▸ Your goal:
The answer should hold only the lines from the one containing "right knee: (556, 632)" through the one containing "left shoulder: (301, 278)" in the entries below, copied exactly, without pictures.
Start of Block
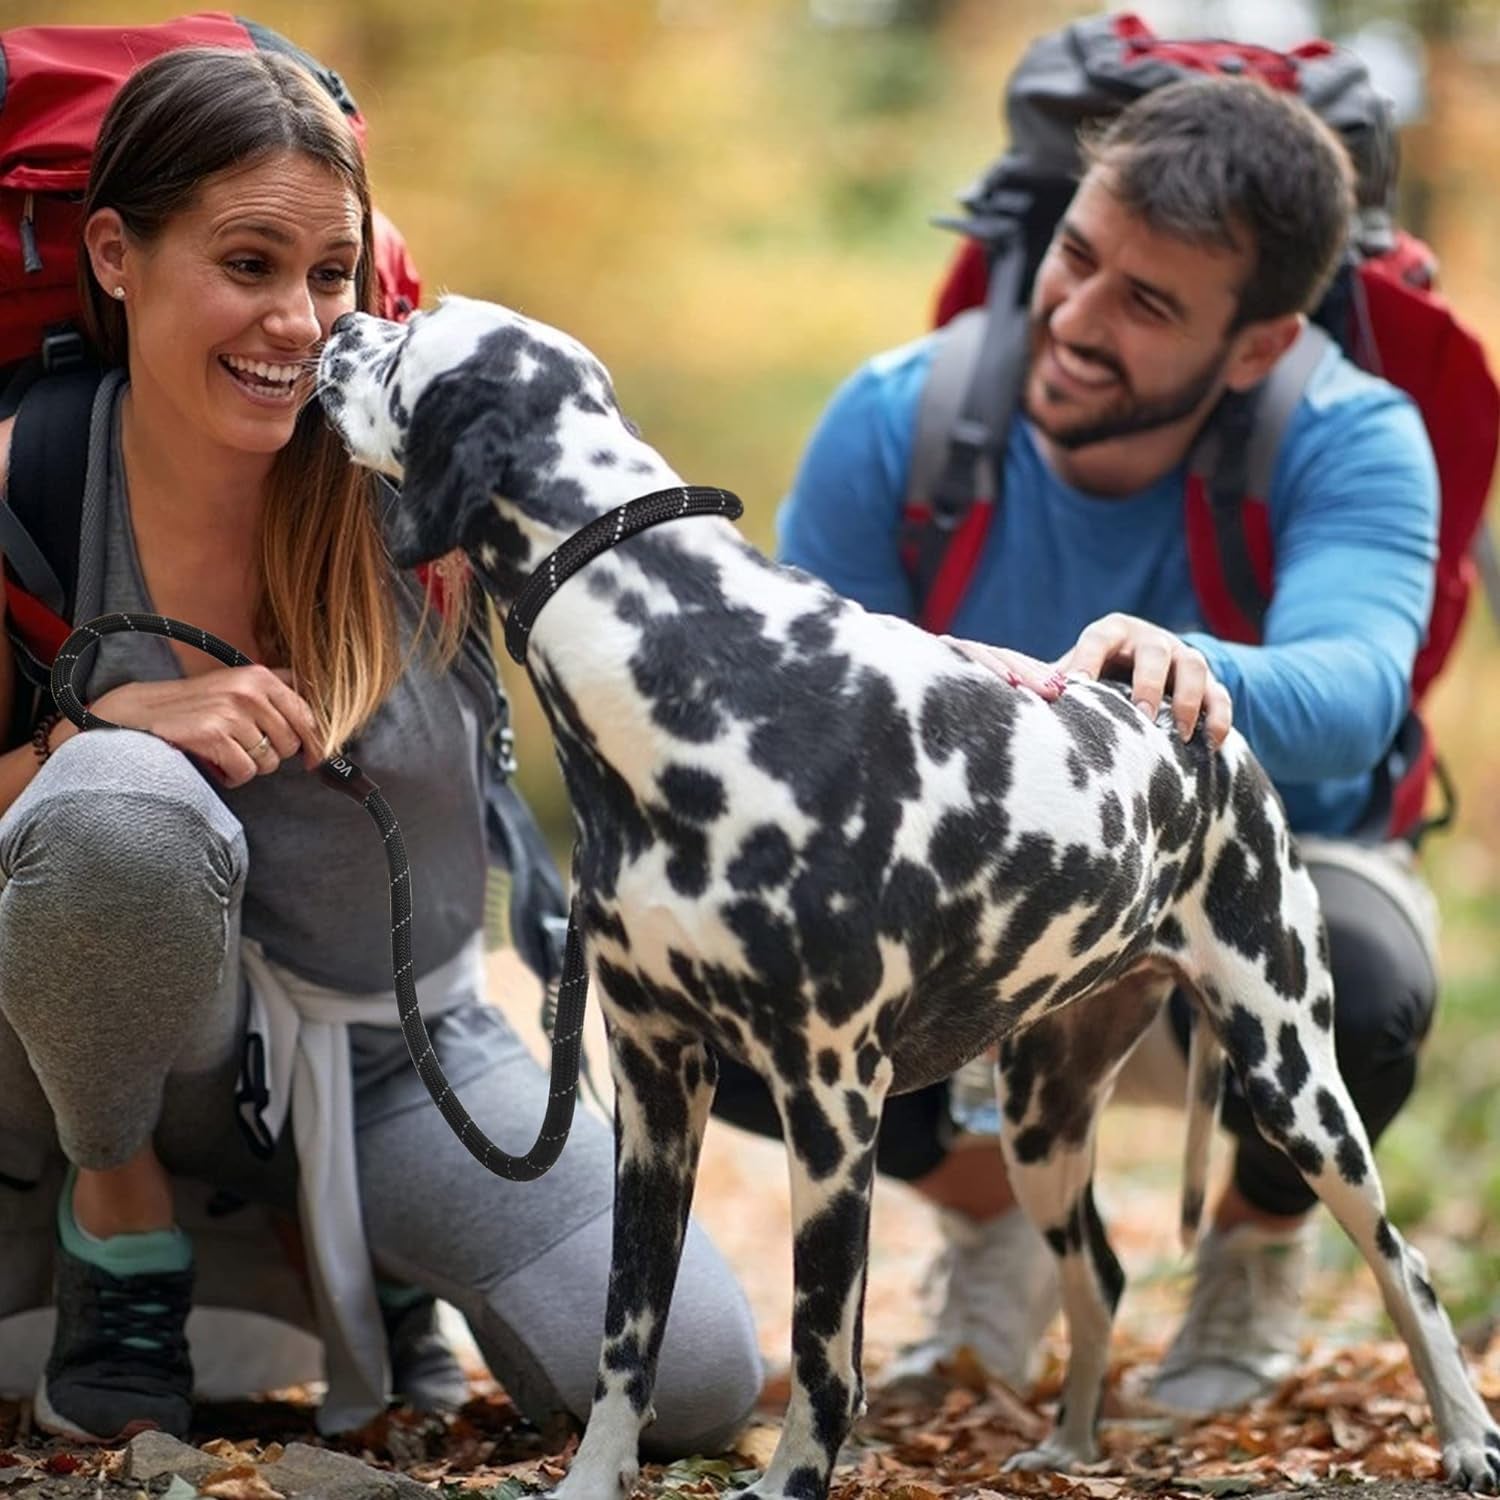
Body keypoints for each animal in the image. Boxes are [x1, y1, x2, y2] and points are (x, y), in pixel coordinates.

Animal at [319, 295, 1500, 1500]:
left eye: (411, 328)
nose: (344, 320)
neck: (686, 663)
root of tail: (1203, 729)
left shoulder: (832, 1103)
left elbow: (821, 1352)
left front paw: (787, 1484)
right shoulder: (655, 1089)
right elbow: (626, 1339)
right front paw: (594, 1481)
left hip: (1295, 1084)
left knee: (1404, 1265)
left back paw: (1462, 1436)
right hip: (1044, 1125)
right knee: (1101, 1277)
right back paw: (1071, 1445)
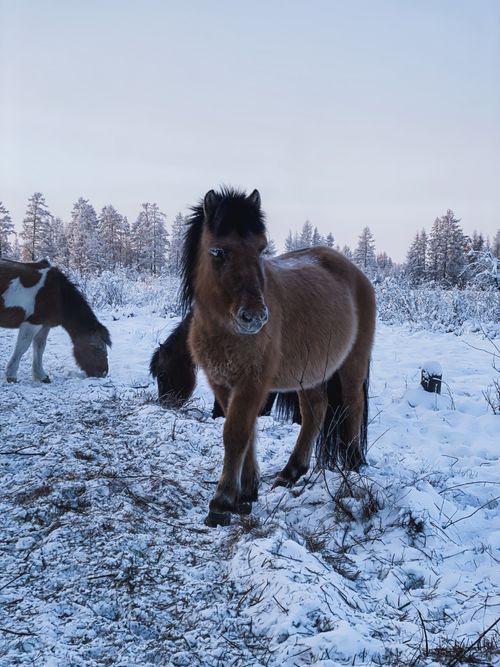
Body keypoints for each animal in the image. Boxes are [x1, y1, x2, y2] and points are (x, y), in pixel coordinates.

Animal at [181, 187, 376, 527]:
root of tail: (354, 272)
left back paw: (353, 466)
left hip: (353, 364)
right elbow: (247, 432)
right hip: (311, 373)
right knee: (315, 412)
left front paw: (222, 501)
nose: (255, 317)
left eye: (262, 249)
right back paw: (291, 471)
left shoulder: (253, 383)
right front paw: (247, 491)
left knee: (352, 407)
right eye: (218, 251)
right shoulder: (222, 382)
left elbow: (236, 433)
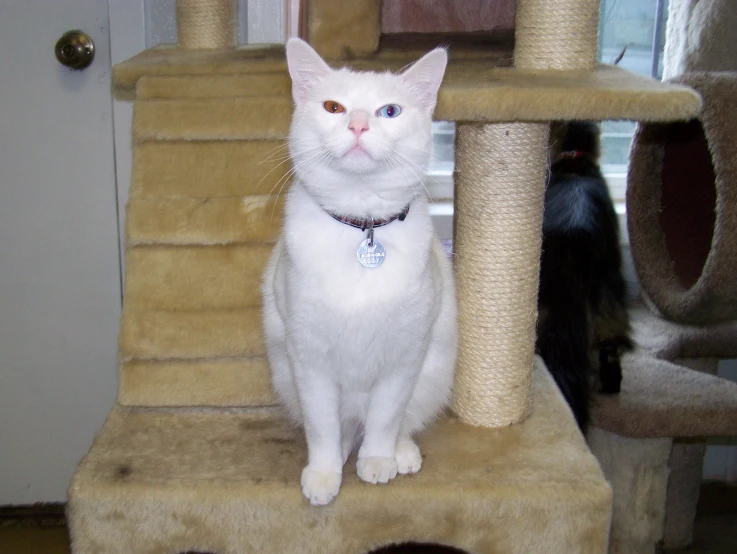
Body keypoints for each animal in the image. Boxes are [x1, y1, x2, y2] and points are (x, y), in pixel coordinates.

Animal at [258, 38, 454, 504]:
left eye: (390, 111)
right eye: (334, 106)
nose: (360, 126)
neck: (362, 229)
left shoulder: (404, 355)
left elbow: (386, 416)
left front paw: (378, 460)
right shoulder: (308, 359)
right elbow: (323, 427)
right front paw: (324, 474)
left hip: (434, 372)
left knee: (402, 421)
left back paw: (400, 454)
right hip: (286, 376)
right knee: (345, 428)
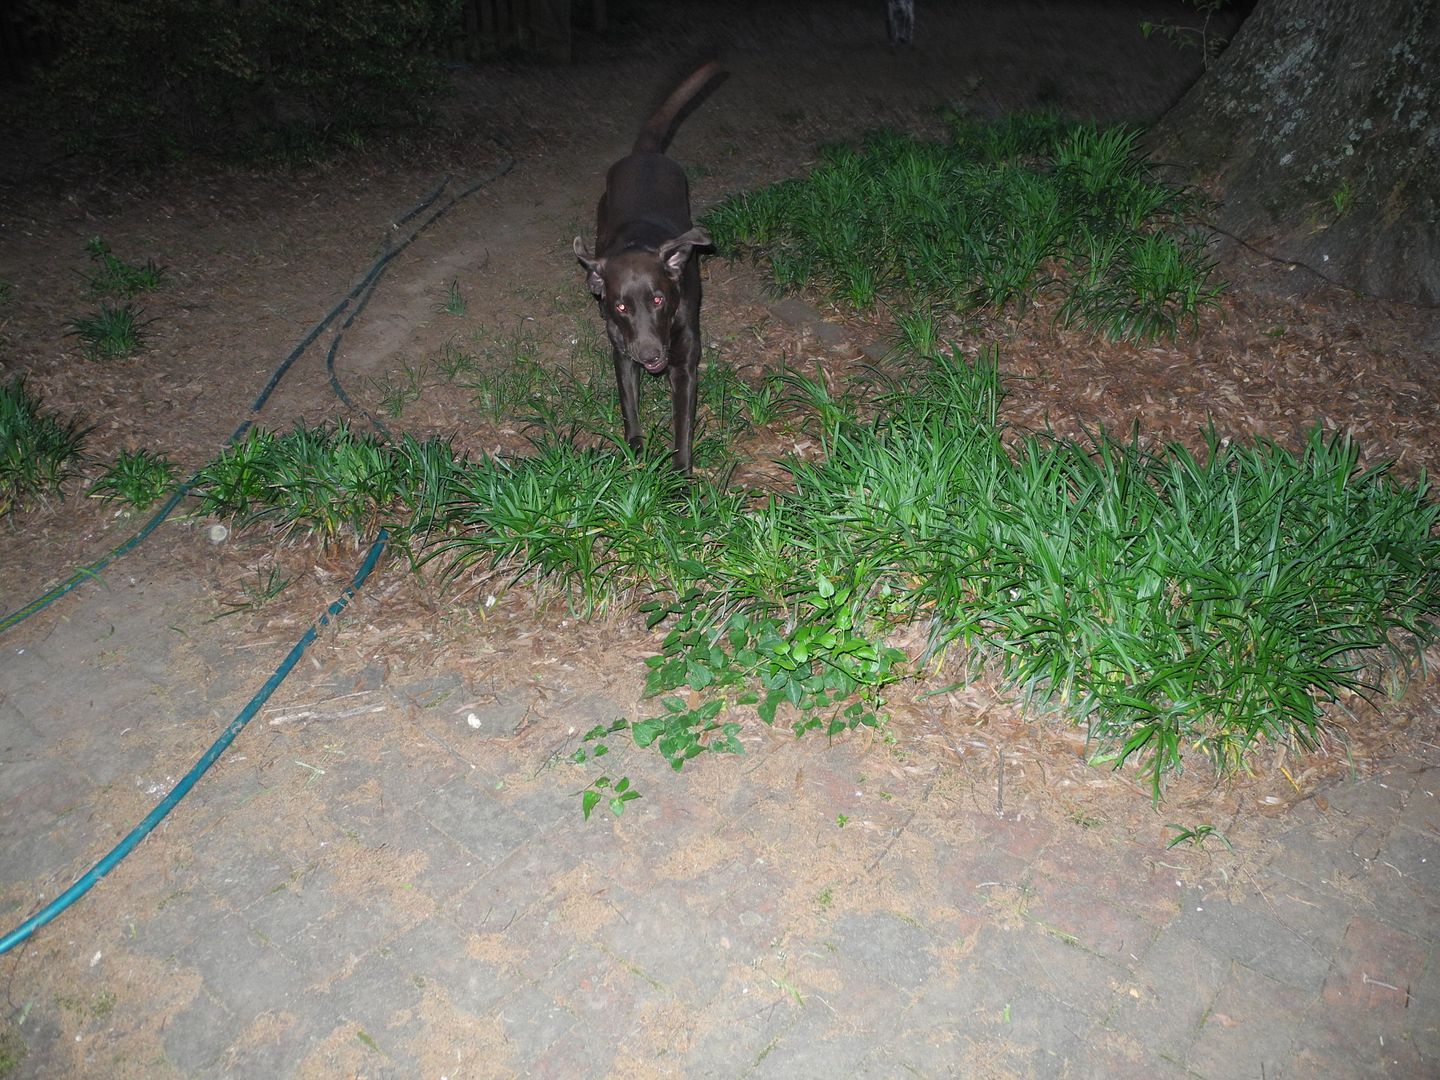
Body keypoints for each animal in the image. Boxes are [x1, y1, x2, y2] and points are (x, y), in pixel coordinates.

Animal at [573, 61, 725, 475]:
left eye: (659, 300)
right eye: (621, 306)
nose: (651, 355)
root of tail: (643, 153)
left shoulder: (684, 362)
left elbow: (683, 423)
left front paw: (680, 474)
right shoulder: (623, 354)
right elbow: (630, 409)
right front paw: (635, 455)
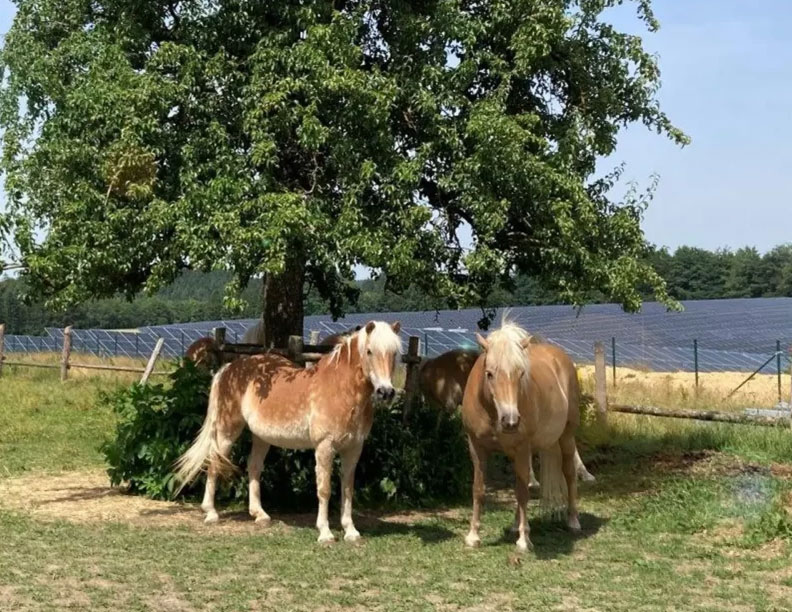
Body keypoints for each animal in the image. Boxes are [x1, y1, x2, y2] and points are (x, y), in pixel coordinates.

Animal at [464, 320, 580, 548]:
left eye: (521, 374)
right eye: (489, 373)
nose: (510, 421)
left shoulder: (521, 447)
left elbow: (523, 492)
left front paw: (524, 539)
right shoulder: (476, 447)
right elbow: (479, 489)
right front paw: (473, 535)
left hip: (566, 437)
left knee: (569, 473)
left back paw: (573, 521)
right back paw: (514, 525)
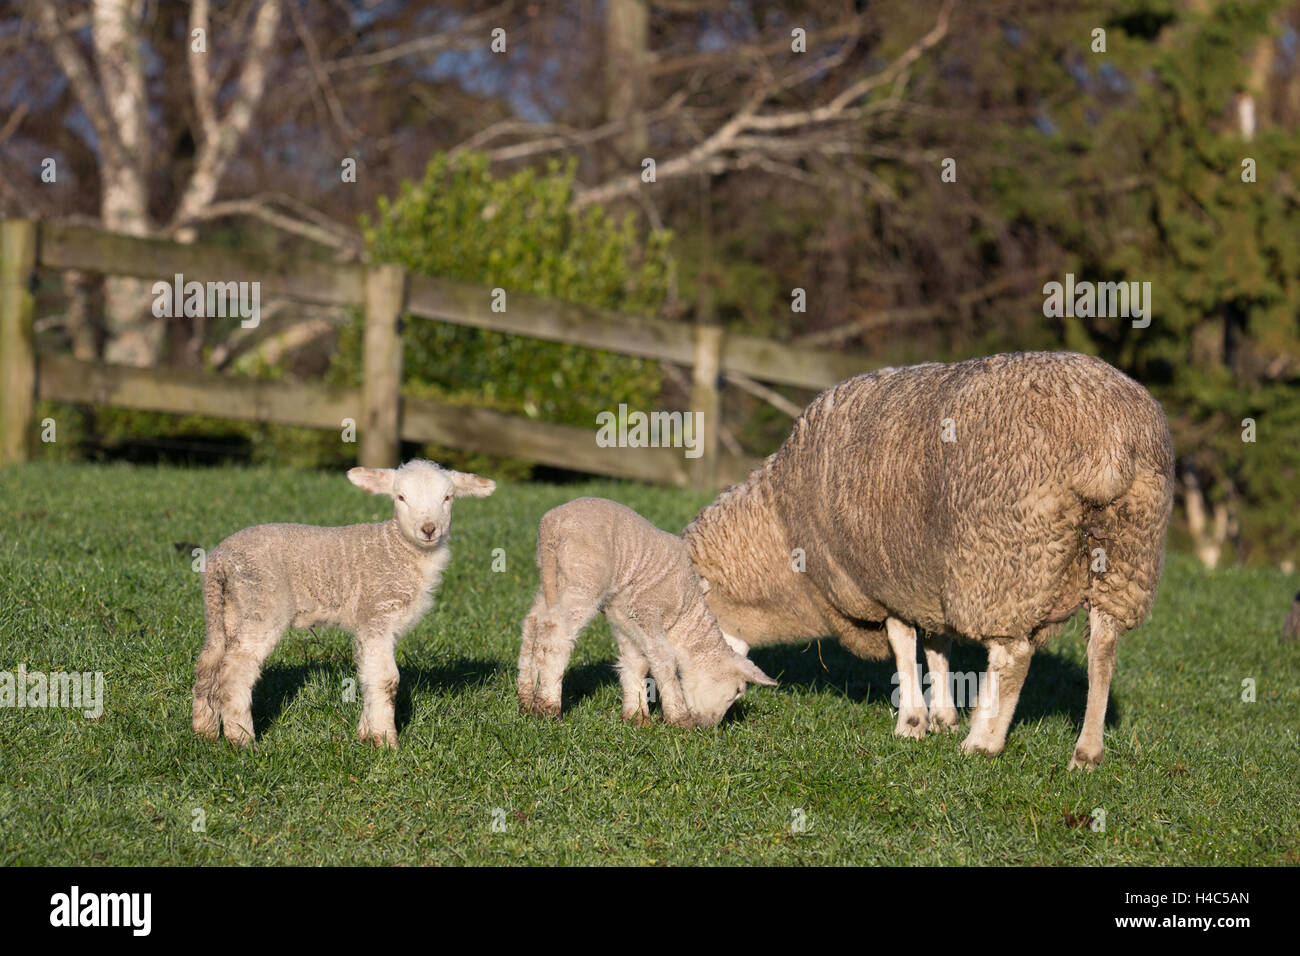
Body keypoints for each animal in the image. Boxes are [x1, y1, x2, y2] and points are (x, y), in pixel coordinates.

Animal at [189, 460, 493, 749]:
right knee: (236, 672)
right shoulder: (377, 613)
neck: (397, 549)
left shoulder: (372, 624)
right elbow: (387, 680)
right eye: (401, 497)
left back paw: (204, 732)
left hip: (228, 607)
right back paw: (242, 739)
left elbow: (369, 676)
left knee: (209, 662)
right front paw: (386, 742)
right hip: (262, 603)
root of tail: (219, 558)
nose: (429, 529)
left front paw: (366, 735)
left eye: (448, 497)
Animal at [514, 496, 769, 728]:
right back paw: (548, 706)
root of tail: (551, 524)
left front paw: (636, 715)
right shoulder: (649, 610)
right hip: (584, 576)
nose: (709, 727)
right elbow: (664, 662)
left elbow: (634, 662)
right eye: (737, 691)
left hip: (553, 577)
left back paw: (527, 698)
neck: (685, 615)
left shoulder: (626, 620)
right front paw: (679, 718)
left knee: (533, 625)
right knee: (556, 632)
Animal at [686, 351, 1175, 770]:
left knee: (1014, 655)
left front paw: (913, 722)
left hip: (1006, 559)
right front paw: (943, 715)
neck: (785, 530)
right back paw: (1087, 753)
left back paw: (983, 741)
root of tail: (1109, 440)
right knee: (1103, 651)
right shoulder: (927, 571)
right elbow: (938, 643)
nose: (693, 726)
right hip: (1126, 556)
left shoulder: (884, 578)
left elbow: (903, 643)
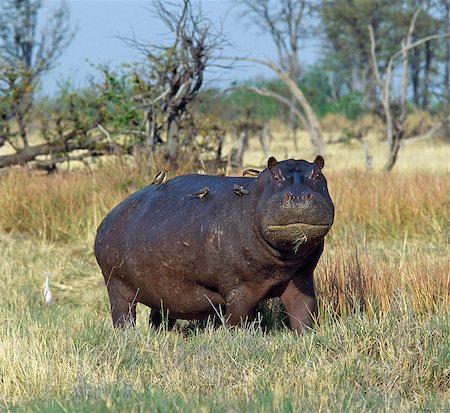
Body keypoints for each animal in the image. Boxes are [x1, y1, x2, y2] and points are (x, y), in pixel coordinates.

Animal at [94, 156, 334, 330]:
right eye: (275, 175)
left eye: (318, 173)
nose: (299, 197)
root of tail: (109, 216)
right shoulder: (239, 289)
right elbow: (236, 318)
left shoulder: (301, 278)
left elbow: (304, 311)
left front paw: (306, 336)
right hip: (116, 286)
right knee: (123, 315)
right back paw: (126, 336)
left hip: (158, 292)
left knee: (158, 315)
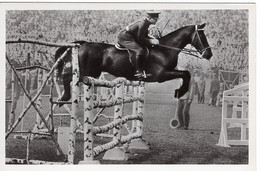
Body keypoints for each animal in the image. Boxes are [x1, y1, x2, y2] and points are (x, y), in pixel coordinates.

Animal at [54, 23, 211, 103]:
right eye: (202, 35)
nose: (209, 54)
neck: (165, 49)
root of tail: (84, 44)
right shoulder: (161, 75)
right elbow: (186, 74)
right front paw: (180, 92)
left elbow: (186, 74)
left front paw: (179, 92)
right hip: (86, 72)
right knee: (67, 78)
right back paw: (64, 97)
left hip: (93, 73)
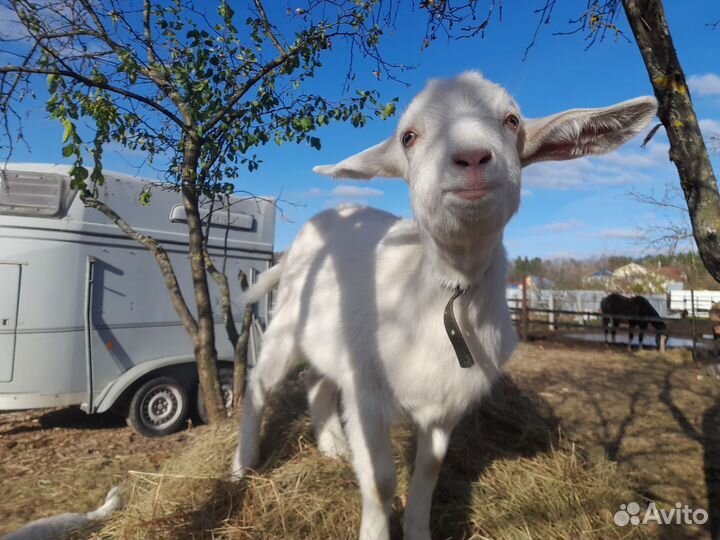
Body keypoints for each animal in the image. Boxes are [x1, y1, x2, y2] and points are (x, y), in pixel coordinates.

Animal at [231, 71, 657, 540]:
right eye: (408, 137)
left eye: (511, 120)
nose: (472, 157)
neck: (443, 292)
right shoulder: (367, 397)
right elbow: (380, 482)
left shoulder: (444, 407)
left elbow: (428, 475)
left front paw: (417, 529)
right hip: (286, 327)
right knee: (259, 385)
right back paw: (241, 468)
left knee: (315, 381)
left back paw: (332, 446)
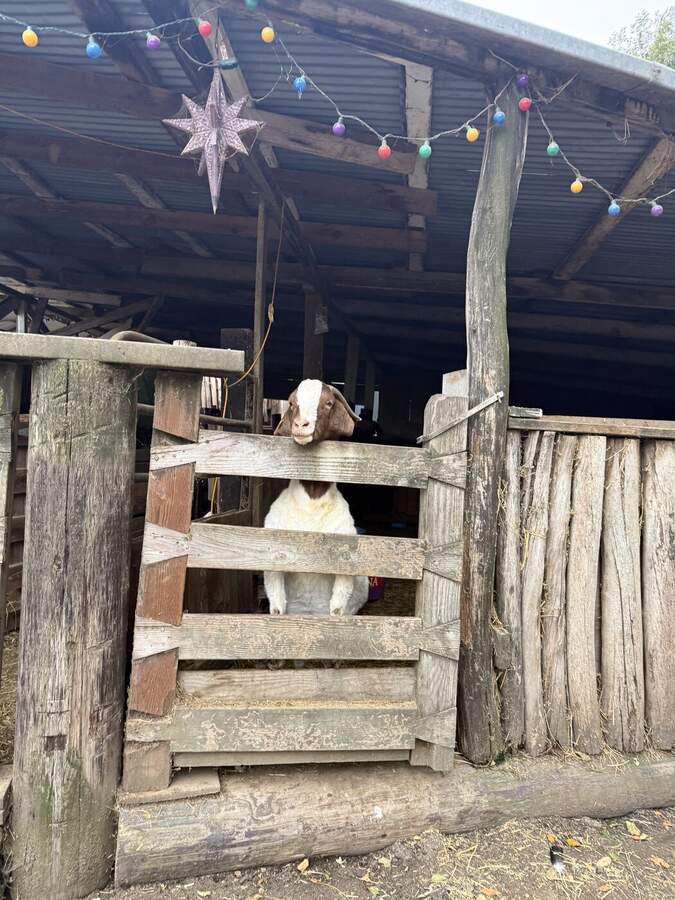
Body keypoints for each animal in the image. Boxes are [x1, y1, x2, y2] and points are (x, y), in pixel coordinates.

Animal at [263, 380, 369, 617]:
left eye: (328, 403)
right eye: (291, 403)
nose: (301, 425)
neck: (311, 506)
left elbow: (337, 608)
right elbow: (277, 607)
End of Block
▸ Answer box:
right knee: (556, 632)
Animal at [686, 351, 1175, 770]:
left knee: (1014, 655)
left front paw: (913, 722)
left hip: (1006, 559)
right front paw: (943, 715)
neck: (785, 530)
right back paw: (1087, 753)
left back paw: (983, 741)
root of tail: (1109, 440)
right knee: (1103, 651)
right shoulder: (927, 571)
right elbow: (938, 643)
nose: (693, 726)
right hip: (1126, 556)
left shoulder: (884, 578)
left elbow: (903, 643)
Body keypoints for each animal in the image. Boxes are [x1, y1, x2, y2] and points are (x, y), in pixel coordinates.

Animal at [94, 156, 334, 330]:
right eye: (275, 175)
left eye: (318, 173)
nose: (299, 197)
root of tail: (109, 216)
right shoulder: (239, 289)
right elbow: (236, 318)
left shoulder: (301, 278)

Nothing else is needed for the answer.